▶ **Job**: Set down, word for word, the text read from the records below, leaving out the pictures.

##### Supplied entries

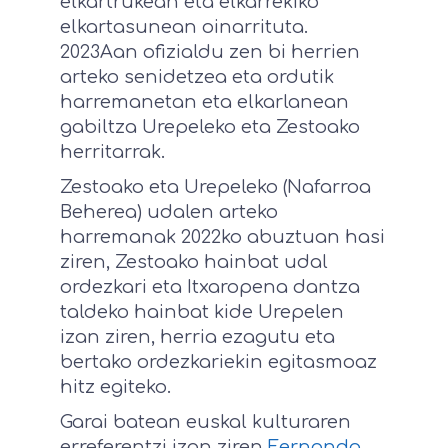
elkartrukean eta elkarrekiko
elkartasunean oinarrituta.
2023Aan ofizialdu zen bi herrien
arteko senidetzea eta ordutik
harremanetan eta elkarlanean
gabiltza Urepeleko eta Zestoako
herritarrak.
Zestoako eta Urepeleko (Nafarroa
Beherea) udalen arteko
harremanak 2022ko abuztuan hasi
ziren, Zestoako hainbat udal
ordezkari eta Itxaropena dantza
taldeko hainbat kide Urepelen
izan ziren, herria ezagutu eta
bertako ordezkariekin egitasmoaz
hitz egiteko.
Garai batean euskal kulturaren
erreferentzi izan ziren
Fernando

##########

▶ **Solution**:
elkartrukean eta elkarrekiko
elkartasunean oinarrituta.
2023Aan ofizialdu zen bi herrien
arteko senidetzea eta ordutik
harremanetan eta elkarlanean
gabiltza Urepeleko eta Zestoako
herritarrak.
Zestoako eta Urepeleko (Nafarroa
Beherea) udalen arteko
harremanak 2022ko abuztuan hasi
ziren, Zestoako hainbat udal
ordezkari eta Itxaropena dantza
taldeko hainbat kide Urepelen
izan ziren, herria ezagutu eta
bertako ordezkariekin egitasmoaz
hitz egiteko.
Garai batean euskal kulturaren
erreferentzi izan ziren
Fernando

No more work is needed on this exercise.